VOLUNTEERS WITHOUT BORDERS

Miroslav Deronjic testifies at the trial of Momcilo Krajisnik that in the Drina Valley municipalities, the SDS took over power according to an "identifiable pattern," in which Arkan's men and other volunteers from Serbia played an important role.

When judges in the trial of Momcilo Krajisnik asked him what had led him to believe that the "activities of the JNA and volunteers were carried out on the basis of an agreement reached by the highest authorities of the Republika Srpska and Serbia,” Miroslav Deronjic replied that he, as the then-President of he Bratunac Crisis Staff, was quite familiar with the attitude that authorities in Serbia had toward the arming of the Serbs and the arrival of volunteers to eastern Bosnia. As for the attitude of the Bosnian Serbs, Deronjic got "a first-hand insight" into that when, at a meeting on 11 May 1992 in Pale--attended by Karadzic, Mladic and Ostojic--he submitted a report about his actions in Glogova. "I was not arrested, I was not criticized. I was rewarded by applause."

What Deronjic did in the village of Glogova near Bratunac was to forcibly move out the entire Bosniak population. Sixty-five Bosniak civilians were killed in an attack ordered by Deronjic, in which volunteers from Serbia and an armoured JNA unit--in addition to the local Territorial Defense and police—took part. Deronjic pled guilty and is awaiting sentence for the crime.

Although Arkan's men and other paramilitary units played a crucial role in the "takeover of power" in the neighbouring municipalities of Bijeljina, Zvornik and Visegrad, Deronjic said today that he saw the volunteers for the first time in Bajina Basta on the Serbian bank of the Drina river. The Serbian police regulated traffic to let their column of vehicles pass and the border police let them enter Bosnia without delay.

This event and the events that followed showed the existence of a pattern and an order to the activities of the paramilitaries and the JNA, explained Deronjic, claiming that both arrived with a pre-set goal. First, volunteers would arrive in the municipalities where there had not been any conflicts. A campaign of murder, violence, looting, intimidation and panic would follow, creating an atmosphere of extreme tension. The JNA forces would then arrive, ostensibly to establish law and order, but in actual fact, to cause even more fear. The end result would be the voluntary or forced departure of the Muslims.

"The fact that the Army arrived in Bratunac two or three days after the arrival of the volunteers shows that the same pattern was applied here,” said Deronjic. “The idea behind all those events was for the Serbs to take over power, both in the areas where they had the majority and where they were a minority."

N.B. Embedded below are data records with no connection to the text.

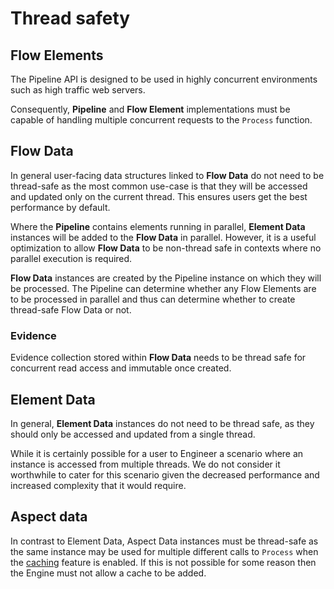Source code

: # Thread safety

## Flow Elements

The Pipeline API is designed to be used in highly concurrent environments
such as high traffic web servers.

Consequently, **Pipeline** and **Flow Element** implementations must be
capable of handling multiple concurrent requests to the `Process` function.

## Flow Data

In general user-facing data structures linked to **Flow Data** do not need to be
thread-safe as the most common use-case is that they will be accessed and
updated only on the current thread.
This ensures users get the best performance by default.

Where the **Pipeline** contains elements running in parallel, **Element Data** instances
will be added to the **Flow Data** in parallel. However, it is a useful optimization
to allow **Flow Data** to be non-thread safe in contexts where no parallel execution
is required.

**Flow Data** instances are created by the Pipeline instance on which they
will be processed. The Pipeline can determine whether any Flow Elements are
to be processed in parallel and thus can determine whether to create thread-safe
Flow Data or not.

### Evidence

Evidence collection stored within **Flow Data** needs to be thread safe for
concurrent read access and immutable once created.

## Element Data

In general, **Element Data** instances do not need to be thread safe, as they
should only be accessed and updated from a single thread.

While it is certainly possible for a user to Engineer a scenario where an
instance is accessed from multiple threads. We do not consider it worthwhile
to cater for this scenario given the decreased performance and increased
complexity that it would require.

## Aspect data

In contrast to Element Data, Aspect Data instances must be thread-safe as the
same instance may be used for multiple different calls to `Process` when
the [caching](caching.md) feature is enabled.
If this is not possible for some reason then the Engine must not allow a cache
to be added.

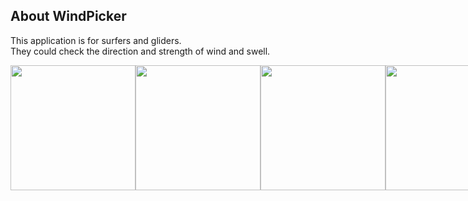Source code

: 
## About WindPicker
This application is for surfers and gliders.<br>
They could check the direction and strength of wind and swell.<br>

<div style="display: flex; ">
<img src="https://github.com/WindFinderTeam/WindPicker/blob/master/image/screenShot/localList.png?raw=true" width="200">
<img src="https://github.com/WindFinderTeam/WindPicker/blob/master/image/screenShot/shopList.png?raw=true" width="200">
<img src="https://github.com/WindFinderTeam/WindPicker/blob/master/image/screenShot/mapList.jpeg?raw=true" width="200">
<img src="https://github.com/WindFinderTeam/WindPicker/blob/master/image/screenShot/windChart.png?raw=true" width="200">
</div>
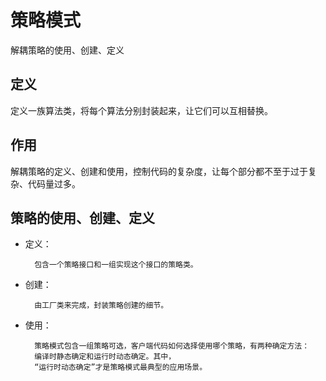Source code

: # 策略模式
解耦策略的使用、创建、定义

## 定义
定义一族算法类，将每个算法分别封装起来，让它们可以互相替换。

## 作用
解耦策略的定义、创建和使用，控制代码的复杂度，让每个部分都不至于过于复杂、代码量过多。

## 策略的使用、创建、定义
- 定义：

        包含一个策略接口和一组实现这个接口的策略类。
- 创建：

        由工厂类来完成，封装策略创建的细节。
- 使用：

        策略模式包含一组策略可选，客户端代码如何选择使用哪个策略，有两种确定方法：   
        编译时静态确定和运行时动态确定。其中，
        “运行时动态确定”才是策略模式最典型的应用场景。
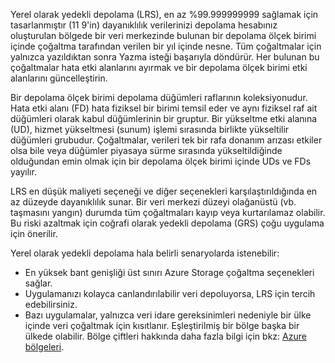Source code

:Yerel olarak yedekli depolama (LRS), en az %99.999999999 sağlamak için tasarlanmıştır (11 9'in) dayanıklılık verilerinizi depolama hesabınız oluşturulan bölgede bir veri merkezinde bulunan bir depolama ölçek birimi içinde çoğaltma tarafından verilen bir yıl içinde nesne. Tüm çoğaltmalar için yalnızca yazıldıktan sonra Yazma isteği başarıyla döndürür. Her bulunan bu çoğaltmalar hata etki alanlarını ayırmak ve bir depolama ölçek birimi etki alanlarını güncelleştirin.

Bir depolama ölçek birimi depolama düğümleri raflarının koleksiyonudur. Hata etki alanı (FD) hata fiziksel bir birimi temsil eder ve aynı fiziksel raf ait düğümleri olarak kabul düğümlerinin bir gruptur. Bir yükseltme etki alanına (UD), hizmet yükseltmesi (sunum) işlemi sırasında birlikte yükseltilir düğümleri grubudur. Çoğaltmalar, verileri tek bir rafa donanım arızası etkiler olsa bile veya düğümler piyasaya sürme sırasında yükseltildiğinde olduğundan emin olmak için bir depolama ölçek birimi içinde UDs ve FDs yayılır.

LRS en düşük maliyeti seçeneği ve diğer seçenekleri karşılaştırıldığında en az düzeyde dayanıklılık sunar. Bir veri merkezi düzeyi olağanüstü (vb. taşmasını yangın) durumda tüm çoğaltmaları kayıp veya kurtarılamaz olabilir. Bu riski azaltmak için coğrafi olarak yedekli depolama (GRS) çoğu uygulama için önerilir.

Yerel olarak yedekli depolama hala belirli senaryolarda istenebilir:

* En yüksek bant genişliği üst sınırı Azure Storage çoğaltma seçenekleri sağlar.
* Uygulamanızı kolayca canlandırılabilir veri depoluyorsa, LRS için tercih edebilirsiniz.
* Bazı uygulamalar, yalnızca veri idare gereksinimleri nedeniyle bir ülke içinde veri çoğaltmak için kısıtlanır. Eşleştirilmiş bir bölge başka bir ülkede olabilir. Bölge çiftleri hakkında daha fazla bilgi için bkz: [Azure bölgeleri](https://azure.microsoft.com/regions/).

The paramilitaries, lead by a man called Peki, took over the Fontana hotel and issued an ultimatum to Muslims to resign from all the functions they held in Bratunac by noon. Deronjic could testify that this was indeed what had happened: all the officials of Muslim ethnic background left not only their posts, but the town.

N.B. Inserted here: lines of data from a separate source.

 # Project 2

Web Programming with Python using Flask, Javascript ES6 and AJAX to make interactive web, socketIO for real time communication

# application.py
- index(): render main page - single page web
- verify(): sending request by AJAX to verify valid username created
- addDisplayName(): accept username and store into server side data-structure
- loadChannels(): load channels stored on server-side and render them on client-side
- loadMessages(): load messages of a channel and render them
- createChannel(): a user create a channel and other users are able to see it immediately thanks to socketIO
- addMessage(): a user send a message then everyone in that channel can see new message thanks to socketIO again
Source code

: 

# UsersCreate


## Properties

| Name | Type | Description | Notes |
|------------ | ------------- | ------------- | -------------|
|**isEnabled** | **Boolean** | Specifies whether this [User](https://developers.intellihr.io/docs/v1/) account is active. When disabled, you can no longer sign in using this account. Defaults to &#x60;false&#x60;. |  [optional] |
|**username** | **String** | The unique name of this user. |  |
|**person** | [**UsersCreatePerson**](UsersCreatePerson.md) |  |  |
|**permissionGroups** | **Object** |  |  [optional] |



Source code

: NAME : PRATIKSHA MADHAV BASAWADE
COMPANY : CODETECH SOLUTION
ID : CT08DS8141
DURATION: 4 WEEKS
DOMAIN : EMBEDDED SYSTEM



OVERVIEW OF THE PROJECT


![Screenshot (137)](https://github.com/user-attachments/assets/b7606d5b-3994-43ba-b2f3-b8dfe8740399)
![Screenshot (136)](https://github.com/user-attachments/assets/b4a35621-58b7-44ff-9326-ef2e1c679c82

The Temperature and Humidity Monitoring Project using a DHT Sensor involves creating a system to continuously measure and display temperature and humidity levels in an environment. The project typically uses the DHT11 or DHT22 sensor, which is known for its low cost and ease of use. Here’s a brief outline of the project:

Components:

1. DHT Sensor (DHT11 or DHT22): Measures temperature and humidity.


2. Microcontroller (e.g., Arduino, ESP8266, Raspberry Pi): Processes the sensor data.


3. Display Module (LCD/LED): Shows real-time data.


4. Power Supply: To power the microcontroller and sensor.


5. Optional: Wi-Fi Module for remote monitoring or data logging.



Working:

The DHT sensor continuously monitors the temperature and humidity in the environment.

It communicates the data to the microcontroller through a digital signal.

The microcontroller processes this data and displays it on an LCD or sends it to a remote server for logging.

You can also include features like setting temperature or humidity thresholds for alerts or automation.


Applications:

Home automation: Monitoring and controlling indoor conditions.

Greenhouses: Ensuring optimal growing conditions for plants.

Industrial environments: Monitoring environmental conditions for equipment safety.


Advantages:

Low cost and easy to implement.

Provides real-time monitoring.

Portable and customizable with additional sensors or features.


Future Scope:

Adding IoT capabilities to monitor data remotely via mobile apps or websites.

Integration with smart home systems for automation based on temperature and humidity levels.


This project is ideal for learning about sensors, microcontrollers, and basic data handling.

Power was in their hands, but ethnic cleansing had barely begun. The witness himself participated in it by ordering the attack on the village of Glogova, the burning of houses and the eviction of its inhabitants, after which pressure was exerted on the residents of the suburbs of Suha and Voljevica and Bratunac itself to do the same.

Deronjic has pledged to fully cooperate with the Office of the Prosecutor. His testimony in the trial of Momcilo Krajisnik, former political leader of Bosnian Serbs, is his sixth appearance as a prosecution witness. His testimony is set to continue.